Nenek Moyang Manusia Wariskan Depresi dan Kecanduan Nikotin

Manusia modern memiliki kesamaan DNA dengan Neanderthal sang nenek moyang.

oleh Arie Mega Prastiwi diperbarui 12 Feb 2016, 19:50 WIB
Diterbitkan 12 Feb 2016, 19:50 WIB
Nenek Moyang Manusia Wariskan Depresi dan Kecanduan Nikotin
Nenek Moyang Manusia Wariskan Depresi dan Kecanduan Nikotin. Manusia modern dan Naenderthal (Reuters)

Liputan6.com, Jakarta - Manusia modern kerap kali mengalami depresi hingga kecanduan nikotin. Menurut studi terbaru, dua hal itu rupanya telah ada dalam gen yang diwarisi oleh nenek moyang.

Manusia Eropa dan Asia modern ternyata tidak saja 'berutang' warna kulit atau rambut kepada nenek moyang Neanderthal. Bereproduksi dari dua manusia yang berbeda pada 50.000 tahun lalu, rupanya menghasilkan spesies yang tak tahan sinar matahari atau keratosis, kecanduan nikotin dan... depresi.

Leluhur Homo sapiens modern dan Neanderthal yang lama punah pernah hidup berdampingan hingga mereka kawin. Dan lebih dari 4 persen DNA manusia modern  diwariskan dari orang Eropa pertama. Penemuan itu dikonfirmasi pada tahun 2010.

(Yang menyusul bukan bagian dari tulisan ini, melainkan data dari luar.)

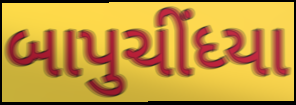
બાપુચીંધ્યા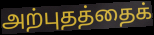
அற்புதத்தைக்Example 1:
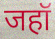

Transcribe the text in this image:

जहॉ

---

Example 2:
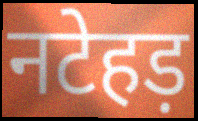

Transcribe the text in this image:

नटेहड़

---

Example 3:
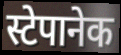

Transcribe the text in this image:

Baru-baru ini, ilmuwan AS meneliti data 28.000 pasien yang sampel biologisnya dikaitkan dengan versi catatan medis mereka. Identitas tetap anonim tapi para peneliti bisa melihat bagaimana warisan terkait dengan sejarah medis.

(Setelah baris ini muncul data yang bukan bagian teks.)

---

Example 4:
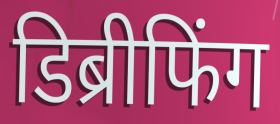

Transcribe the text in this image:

डिब्रीफिंग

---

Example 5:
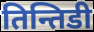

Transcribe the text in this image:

तिन्तिडी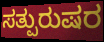
ಸತ್ಪುರುಷರ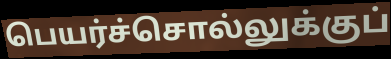
பெயர்ச்சொல்லுக்குப்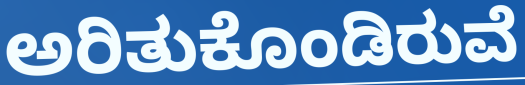
ಅರಿತುಕೊಂಡಿರುವೆ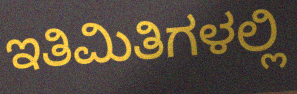
ಇತಿಮಿತಿಗಳಲ್ಲಿ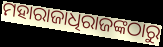
ମହାରାଜାଧିରାଜଙ୍କଠାରୁ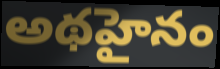
అథహైనం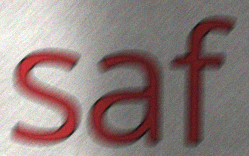
safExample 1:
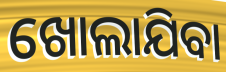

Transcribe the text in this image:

ଖୋଲାଯିବା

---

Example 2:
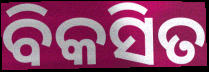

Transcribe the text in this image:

ବିକସିତ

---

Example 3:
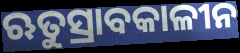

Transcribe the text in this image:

ଋତୁସ୍ରାବକାଳୀନ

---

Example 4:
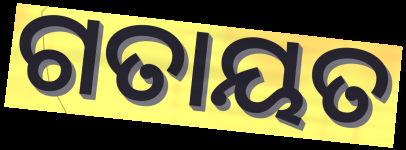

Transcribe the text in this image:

ଗତାୟତ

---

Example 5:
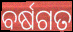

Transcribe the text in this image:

ବର୍ଷଗତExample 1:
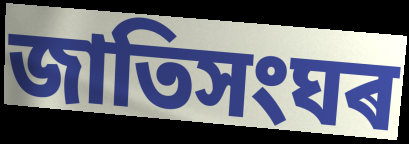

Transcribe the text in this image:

জাতিসংঘৰ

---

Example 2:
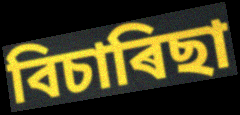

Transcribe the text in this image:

বিচাৰিছা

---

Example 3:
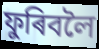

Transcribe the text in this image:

ফুৰিবলৈ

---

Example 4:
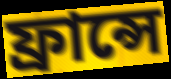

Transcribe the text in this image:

ফ্ৰান্সে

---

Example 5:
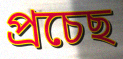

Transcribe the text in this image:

প্ৰচেছ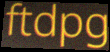
ftdpgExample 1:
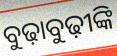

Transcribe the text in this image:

ବୁଢ଼ାବୁଢ଼ୀଙ୍କି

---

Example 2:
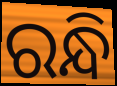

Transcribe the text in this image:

ରନ୍ଧି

Kemudian, tim peneliti melaporkan hal itu dalam jurnal Science. Mereka menyamakan database manusia modern dengan peta kelompok-kelompok gen yang diketahui berasal dari spesies berat-beralis, bertulang besar, manusia berambut merah yang nenek moyangnya telah pindah dari Afrika jauh sebelum Homo sapiens, dan menjajah Zaman Es Eropa.

"Temuan utama kami adalah DNA Neanderthal jelas mempengaruhui kondisi klinis manusia modern," kata John Capra, seorang ahli genetika evolusi di Vanderbilt University di Nashville, Tennessee, seperti dilansir The Guardian, Jumat (12/2/2016).

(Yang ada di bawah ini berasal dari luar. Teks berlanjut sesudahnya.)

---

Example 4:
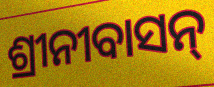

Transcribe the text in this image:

ଶ୍ରୀନୀବାସନ୍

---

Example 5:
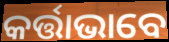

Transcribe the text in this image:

କର୍ତ୍ତାଭାବେ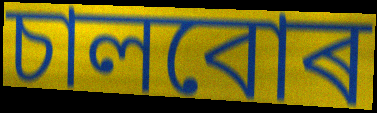
চালবোৰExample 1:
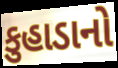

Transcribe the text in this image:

કુહાડાનો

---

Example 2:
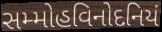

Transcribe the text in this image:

સમ્મોહવિનોદનિયં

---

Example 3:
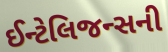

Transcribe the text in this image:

ઈન્ટેલિજન્સની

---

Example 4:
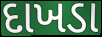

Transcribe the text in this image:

"Kami menemukan hubungan antara DNA Neanderthal dan berbagai sifat, termasuk imunologi, dermatologi, neurologis, kejiwaan dan penyakit reproduksi."

Sementara itu, orang Afrika sub-Sahara tidak mewarisi DNA Neanderthal.

Asumsinya adalah bahwa Neanderthal meninggalkan Afrika terlebih dahulu, memiliki waktu untuk beradaptasi dengan dunia yang lebih dingin, lebih gelap dan lebih sulit. Warna kulit pun berkembang menjadi lebih pucat karena kekurangan sinar matahari dan sifat lain yang   berkembang yang mungkin telah membantu mereka bertahan hidup dalam perubahan kondisi.

Manusia modern awal di masa gracile, mungkin lebih cepat beradaptasi dan mengambil keuntungan dari lingkungan mereka. Bermigrasi ke utara Afrika dan hidup lebih lama dari orang Eropa pertama. Tapi, selama ribuan tahun dua spesies hidup berdampingan, mereka juga kawin.

Dan pertemuan ini meneruskan ciri-ciri yang mungkin telah membawa keuntungan evolusi di zaman es. Tapi kondisi berubah, kesamaan DNA yang diwariskan berpengaruh pada kesehatan.

Salah satunya, para peneliti berpikir, adalah varian gen Neanderthal yang meningkatkan pembekuan darah. Ini membuat luka cepat kering dan mencegah infeksi.

Tapi bagi masyarakat Barat modern, hiper-koagulasi (darah membeku dengan cepat) membawa masalah lain, termasuk risiko yang lebih besar seperti stroke, emboli paru dan komplikasi kehamilan.

Warisan DNA Neanderthal kini dikaitkan dengan peningkatan risiko kecanduan nikotin, dan beberapa varian yang mempengaruhi gangguan suasana hati, termasuk depresi. Dan tembakau yang diperkenalkan secara luas di Eropa baru 400 tahun yang lalu, para peneliti terkejut bahwa jumlah varian genetik Neanderthal, terkait dengan gangguan psikiatri dan neurologi modern.

"Otak sangat kompleks, sehingga sangat masuk akal untuk mengharapkan perubahan adanya jalur evolusi yang berbeda yang mungkin memiliki konsekuensi negatif," kata Corinne Simonti, seorang mahasiswa doktor dari Universitas Vanderbilt dan penulis pertama studi tersebut.